After mechanical dissociation, liver samples were mixed with cell extraction buffer (Abcam, ab193970) and incubated on ice for 20 min. Samples were centrifuged at 18,000g for 20 min at 4 °C, and supernatants were taken for analysis by ELISA kit (R&D, MEP00B) according to manufacturer’s instructions. Total protein concentration from liver samples was determined by BCA protein assay (Thermo). Serum samples were analyzed directly by the same ELISA kit.

Hematocrit

Microcapillary tubes were centrifuged at 10,000g for 1.5 min to separate out blood components within the tubes. Tubes were imaged on a white background, and the packed red cell height was determined in each image using ImageJ.

Spleen Mass

After euthanasia, the total body mass of each animal was determined on a scale. The spleens were removed and rinsed in 1× PBS. After blotting to remove excess 1× PBS, the mass of each spleen was determined using a microbalance. The spleens were then imaged on a white background.

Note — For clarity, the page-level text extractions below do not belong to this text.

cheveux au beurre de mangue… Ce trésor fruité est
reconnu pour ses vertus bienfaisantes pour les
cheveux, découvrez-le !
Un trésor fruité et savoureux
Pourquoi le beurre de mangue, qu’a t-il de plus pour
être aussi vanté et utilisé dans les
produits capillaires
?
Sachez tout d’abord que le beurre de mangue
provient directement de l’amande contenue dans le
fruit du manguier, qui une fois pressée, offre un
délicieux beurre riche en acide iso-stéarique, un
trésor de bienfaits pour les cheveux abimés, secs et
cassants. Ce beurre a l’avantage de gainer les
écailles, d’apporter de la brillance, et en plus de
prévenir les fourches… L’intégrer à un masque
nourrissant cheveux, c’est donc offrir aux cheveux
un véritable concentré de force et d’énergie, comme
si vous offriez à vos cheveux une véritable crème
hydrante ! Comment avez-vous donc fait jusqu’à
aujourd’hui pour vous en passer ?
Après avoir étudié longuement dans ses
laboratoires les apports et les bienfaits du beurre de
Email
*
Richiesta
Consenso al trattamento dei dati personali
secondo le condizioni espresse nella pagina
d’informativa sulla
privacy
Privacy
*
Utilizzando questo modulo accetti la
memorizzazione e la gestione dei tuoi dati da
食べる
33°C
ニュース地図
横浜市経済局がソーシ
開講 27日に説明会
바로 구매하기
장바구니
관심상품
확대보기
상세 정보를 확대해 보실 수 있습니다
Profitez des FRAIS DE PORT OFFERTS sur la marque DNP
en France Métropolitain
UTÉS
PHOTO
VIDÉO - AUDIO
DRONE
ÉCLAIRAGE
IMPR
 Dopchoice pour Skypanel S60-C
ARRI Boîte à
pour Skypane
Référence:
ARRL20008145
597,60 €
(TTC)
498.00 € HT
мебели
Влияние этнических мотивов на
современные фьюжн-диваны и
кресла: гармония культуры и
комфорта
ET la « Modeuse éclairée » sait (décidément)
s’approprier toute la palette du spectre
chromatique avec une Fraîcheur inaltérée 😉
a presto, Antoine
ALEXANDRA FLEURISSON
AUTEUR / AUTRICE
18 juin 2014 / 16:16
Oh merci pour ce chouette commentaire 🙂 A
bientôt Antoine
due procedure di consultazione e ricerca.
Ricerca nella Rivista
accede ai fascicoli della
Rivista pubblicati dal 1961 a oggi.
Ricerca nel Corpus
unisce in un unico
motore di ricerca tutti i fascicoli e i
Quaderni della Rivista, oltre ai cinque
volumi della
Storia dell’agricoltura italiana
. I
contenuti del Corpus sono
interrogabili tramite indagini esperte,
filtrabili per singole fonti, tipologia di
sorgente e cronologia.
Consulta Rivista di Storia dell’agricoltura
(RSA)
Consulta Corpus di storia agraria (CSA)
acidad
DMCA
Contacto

In Situ Hybridization and Lectin Staining

Liver, muscle, and para-aortic lymph node tissues were collected and fixed in 10% neutral buffered formalin before paraffin-embedded 5 μm sections were prepared by Histowiz services. B4galnt2 mRNA was visualized in tissue sections or 4% paraformaldehyde-fixed AML12 cells using an RNAscope Multiplex fluorescent reagent kit v2 (Advanced Cell Diagnostics, 323136) according to manufacturer’s instructions. Predesigned probes against mouse B4galnt2 mRNA were used (ACD, 529871). Lectin staining was performed by blocking with 5% bovine serum albumin for 1 h and incubating with DBA labeled with rhodamine (Vector Laboratories, RL-1032-2) at 1:100 dilution overnight at 4 °C. After DAPI staining, all samples were mounted with ProLong Gold reagent (Invitrogen) and stored in the dark prior to imaging.

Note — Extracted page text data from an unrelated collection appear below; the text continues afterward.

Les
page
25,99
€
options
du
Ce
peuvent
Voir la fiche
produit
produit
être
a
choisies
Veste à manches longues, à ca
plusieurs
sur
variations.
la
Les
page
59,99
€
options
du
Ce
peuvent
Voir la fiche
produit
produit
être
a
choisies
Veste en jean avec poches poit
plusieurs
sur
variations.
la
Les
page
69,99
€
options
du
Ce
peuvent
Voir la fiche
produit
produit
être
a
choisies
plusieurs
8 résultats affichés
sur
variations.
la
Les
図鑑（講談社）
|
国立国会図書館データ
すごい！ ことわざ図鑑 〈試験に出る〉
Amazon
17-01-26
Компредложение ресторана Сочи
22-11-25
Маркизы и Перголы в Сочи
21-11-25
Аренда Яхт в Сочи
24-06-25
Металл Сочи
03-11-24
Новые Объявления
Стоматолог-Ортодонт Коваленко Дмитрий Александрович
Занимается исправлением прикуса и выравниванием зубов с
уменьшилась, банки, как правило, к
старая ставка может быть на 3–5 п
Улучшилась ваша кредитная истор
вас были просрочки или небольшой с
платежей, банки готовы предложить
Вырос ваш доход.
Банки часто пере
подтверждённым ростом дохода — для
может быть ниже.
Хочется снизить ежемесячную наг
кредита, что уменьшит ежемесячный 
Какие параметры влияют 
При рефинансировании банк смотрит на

Confocal Microscopy and Slide Scanning

Representative images of AML12 cells and tissue sections were acquired using Plan-Apo 40× 1.3 NA or Plan-Apo 63× 1.4 NA oil objectives on an UltraVIEW spinning disk confocal microscope equipped with a Hamamatsu Flash 4.0v2 CMOS camera. Images were captured and preprocessed using Volocity software (PerkinElmer). Whole slide tissue scans were acquired by the Emory Winship Cancer Tissue and Pathology core on a PerkinElmer Vectra Polaris slide scanner using a 20× 0.5 NA objective. Images were processed and figure images were produced using QuPath software.

Statistical Analysis

The experimental data were analyzed in GraphPad 9 statistical software. Sample size, error bars, and statistical tests are detailed in the figure legends.